━━ Supplied text
It should be noted that there is no entitlement to a survivor’s pension for spouses who have entered into a marriage:

  • with a beneficiary of a pension (old-age or disability);
  • with an insured person less than one year before his or her retirement (due to disability or old-age) or death.

However, the following are exceptions to these principles:

  • the death or award of the disability pension is due to an accident;
  • a child is born or conceived in the marriage, or legitimised by the marriage;
  • the marriage lasted more than one year and the age difference between the spouses is less than 15 years;
  • the marriage lasted 10 years.

The same provisions shall apply in the case of a partnership.

(last updated on 16.05.2023)

What are the pension rights of a divorced spouse or former partner?

In the event of the death of the former spouse, the divorced spouse is entitled to a survivor’s pension provided that he or she did not enter into a new marriage before the death of the divorced spouse.

The divorced spouse’s survivor’s pension shall be established on the basis of the survivor’s pension in relation to the periods of insurance completed by the spouse during the marriage in relation to the total duration of the insurance periods taken into account.

Where one or more divorced spouses are living together with a spouse, the survivor’s pension shall be divided among the persons entitled in proportion to the duration of the various marriages.

The same provisions apply in the event of dissolution of a partnership for a reason other than death.

(last updated on 16.05.2023)

Who are the persons considered as on the same footing as a surviving spouse or partner?

Where a beneficiary of an old-age or disability pension, or an insured person, who satisfies the conditions for the granting of a survivor’s pension dies without leaving a surviving spouse or partner, entitlement to the survivor’s pension shall be granted to direct relatives by blood (son or daughter, grandson or granddaughter, father or mother and the spouses or partners of such persons), to relatives in the collateral line up to and including the second degree (brother and sister) and to adopted children who are minors at the time of the adoption, provided that:

  • they are widowed, divorced, separated, formerly partnered or single;
  • they have been living in domestic partnership with the insured or pensioner for at least 5 years prior to his or her death;
  • that they lived together during the same period;
  • the insured or the pensioner has made a significant contribution to their maintenance during the same period;
  • they are over 40 years of age at the time of the death of the insured or the pensioner.

(last updated on 16.05.2023)

How is it calculated?

The annual survivor’s pension consists of the following upon the death of a beneficiary of an old-age or disability pension or of an insured person:

  • 3/4 of the proportional increases (including, where applicable, the staggered increase) and special proportional increases to which the insured was or would have been entitled;
  • the totality of the flat-rate increases and special flat-rate increases to which the insured person was or would have been entitled;
  • the full end-of-year allowance calculated for the pension to which the insured person was or would have been entitled.

In no case may the total survivors’ pension for an insured person exceed the pension that would have been due to the insured person or, if this method of calculation is more favourable, the average of the 5 highest salaries, wages or annual contributory incomes during the contribution period, without this average being less than the reference amount increased by 20% (€2,993.09 per month on 1 January 2024). If the total of the survivors’ pensions exceeds this limit, they are reduced proportionately.
━━━━
━━ Supplied material
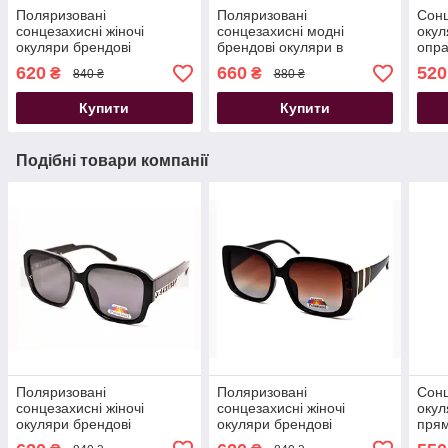
Поляризовані
Поляризовані
Сонц
сонцезахисні жіночі
сонцезахисні модні
окул
окуляри брендові
брендові окуляри в
опра
Polarized квадратна
спортивному стилі
кори
620
660
520
₴
₴
840 ₴
880 ₴
оправа чорні
квадратна оправа чорні
Купити
Купити
Подібні товари компанії
Поляризовані
Поляризовані
Сонц
сонцезахисні жіночі
сонцезахисні жіночі
окул
окуляри брендові
окуляри брендові
прям
Polarized квадратна
Polarized квадратна
глян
━━━━
> [Prompt 1]: From the survivor's pension text, output the passage beginning at the words "In no case may" and ending after the words "are reduced proportionately.", copied word for word.
> [Prompt 2]: Return every line of all the records above verbatim, leaving out the pictures.

> [Exercise solution 1]:
In no case may the total survivors’ pension for an insured person exceed the pension that would have been due to the insured person or, if this method of calculation is more favourable, the average of the 5 highest salaries, wages or annual contributory incomes during the contribution period, without this average being less than the reference amount increased by 20% (€2,993.09 per month on 1 January 2024). If the total of the survivors’ pensions exceeds this limit, they are reduced proportionately.

> [Exercise solution 2]:
Поляризовані
Поляризовані
Сонц
сонцезахисні жіночі
сонцезахисні модні
окул
окуляри брендові
брендові окуляри в
опра
Polarized квадратна
спортивному стилі
кори
620
660
520
₴
₴
840 ₴
880 ₴
оправа чорні
квадратна оправа чорні
Купити
Купити
Подібні товари компанії
Поляризовані
Поляризовані
Сонц
сонцезахисні жіночі
сонцезахисні жіночі
окул
окуляри брендові
окуляри брендові
прям
Polarized квадратна
Polarized квадратна
глян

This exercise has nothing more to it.